Oberverwaltungsgericht Niedersachsen
Beschl. v. 08.10.2004, Az.: 2 ME 1143/04
Auswahlentscheidung; Bestenauslese; Bewerbungsverfahrensanspruch; dienstliche Beurteilung; Konkurrentenverfahren; Verfahrensfehler
Bibliographie
- Gericht
- OVG Niedersachsen
- Datum
- 08.10.2004
- Aktenzeichen
- 2 ME 1143/04
- Entscheidungsform
- Beschluss
- Referenz
- WKRS 2004, 50747
- Entscheidungsname
- [keine Angabe]
- ECLI
- [keine Angabe]
Verfahrensgang
- vorgehend
- VG - 29.06.2004 - AZ: 3 B 148/04
Rechtsgrundlagen
- Art 33 Abs 2 GG
- § 8 Abs 1 S 1 BG ND
Amtlicher Leitsatz
Leitsatz
Zur Transparenz des Beurteilungsverfahrens beim Bewerbungsverfahrensanspruch.
Gründe
Die Beschwerde, mit der sich der Antragsteller gegen die Entscheidung des Verwaltungsgerichts vom 29. Juni 2004 wendet, in der es das Verwaltungsgericht abgelehnt hat, zu Gunsten des Antragstellers eine einstweilige Anordnung zur Sicherung seines Bewerbungsverfahrensanspruchs auf Freihaltung der von der Antragsgegnerin für den Beigeladenen vorgesehenen (Beförderungs-)Planstelle nach A 9 BBesO („Amtsinspektor im JVD/aufsichtsführender Beamter im Abteilungsdienst“) zu erlassen, hat Erfolg. Denn entgegen der Auffassung des Verwaltungsgerichts in dem angefochtenen Beschluss hat der Antragsteller einen Anspruch auf Erlass der von ihm beantragten einstweiligen Anordnung nach § 123 Abs. 1 Satz 1 VwGO, weil der Antragsteller glaubhaft gemacht hat (vgl. § 123 Abs. 3 VwGO i. V. m. den §§ 920 Abs. 2, 294 Abs. 1 ZPO), dass sein Anspruch auf verfahrens- und ermessensfehlerfreie Auswahlentscheidung bei der Besetzung der umstrittenen Beförderungsstelle verletzt und sicherungsbedürftig ist. Dies ergibt sich aus Folgendem:
Die Auswahlentscheidung der Antragsgegnerin bei der Entscheidung darüber, welchem von mehreren hier für die umstrittene Planstelle nach A 9 BBesO in Betracht kommenden Bewerbern sie diese Beförderungsstelle übertragen will, unterliegt als Akt wertender Erkenntnis lediglich einer eingeschränkten gerichtlichen Kontrolle. Die verwaltungsgerichtliche Nachprüfung hat sich darauf zu beschränken, ob die Antragsgegnerin den anzuwendenden Begriff oder den gesetzlichen Rahmen, in dem sie sich frei bewegen kann, verkannt hat oder ob sie von einem unrichtigen Sachverhalt ausgegangen ist, allgemeingültige Wertmaßstäbe nicht beachtet hat, sachfremde Erwägungen angestellt oder gegen Verfahrensvorschriften verstoßen hat (st. Rspr. des Bundesverwaltungsgerichts, s. z. B. Urt. v. 22.9.1988 - BVerwG 2 C 35.86 -, BVerwGE 80, 224(225) und des Nds. OVG, s. etwa Beschl. v. 30.1.2003 - 5 ME 24/03 - u. Beschl. v. 5.6.2003 - 2 ME 123/03 -, NdsVBl. 2003, 238 = NordÖR 2003, 311(312f.) m. w. Nachw.).

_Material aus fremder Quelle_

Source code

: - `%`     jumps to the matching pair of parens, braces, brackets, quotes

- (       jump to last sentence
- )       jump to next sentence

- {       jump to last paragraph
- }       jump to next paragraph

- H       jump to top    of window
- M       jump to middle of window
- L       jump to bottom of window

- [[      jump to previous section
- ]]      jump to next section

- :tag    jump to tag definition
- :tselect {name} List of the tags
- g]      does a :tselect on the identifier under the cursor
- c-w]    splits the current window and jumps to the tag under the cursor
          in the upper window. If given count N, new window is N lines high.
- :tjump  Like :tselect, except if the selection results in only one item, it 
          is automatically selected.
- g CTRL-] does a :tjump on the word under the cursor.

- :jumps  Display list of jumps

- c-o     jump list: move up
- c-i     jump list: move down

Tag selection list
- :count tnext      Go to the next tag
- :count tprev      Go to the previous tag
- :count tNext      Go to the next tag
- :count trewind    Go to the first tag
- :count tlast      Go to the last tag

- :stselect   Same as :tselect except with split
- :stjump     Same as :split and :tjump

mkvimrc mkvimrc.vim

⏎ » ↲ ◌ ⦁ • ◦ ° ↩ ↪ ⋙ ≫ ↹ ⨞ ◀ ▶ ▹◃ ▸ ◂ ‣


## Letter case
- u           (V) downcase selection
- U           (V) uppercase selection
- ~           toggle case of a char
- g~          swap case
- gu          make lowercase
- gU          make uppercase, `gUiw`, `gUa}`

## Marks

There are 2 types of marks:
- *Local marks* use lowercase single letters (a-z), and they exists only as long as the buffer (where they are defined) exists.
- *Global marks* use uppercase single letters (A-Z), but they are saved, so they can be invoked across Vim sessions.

Die von dem Antragsteller angefochtene Auswahlentscheidung der Antragsgegnerin leidet an einem derartigen Mangel; denn die ihr zu Grunde liegende (maßgebliche, s. BVerwG, Urt. v. 19.12.2002 - BVerwG 2 C 31.01 -, BayVBl. 2003, 533) aktuelle dienstliche Beurteilung des Beigeladenen vom 18. Februar/29. März 2004, in der dieser besser als der Antragsteller in seiner dienstlichen Beurteilung vom 31. Dezember 2003/17. März 2004 beurteilt worden ist, ist verfahrensfehlerhaft zustande gekommen und kann nicht Grundlage einer ordnungsgemäßen Auswahlentscheidung - zu Gunsten des Beigeladenen und zu Lasten des Antragstellers - sein, was der Antragsteller entgegen der Ansicht des Verwaltungsgerichts auch in diesem Verfahren mit Erfolg rügen kann.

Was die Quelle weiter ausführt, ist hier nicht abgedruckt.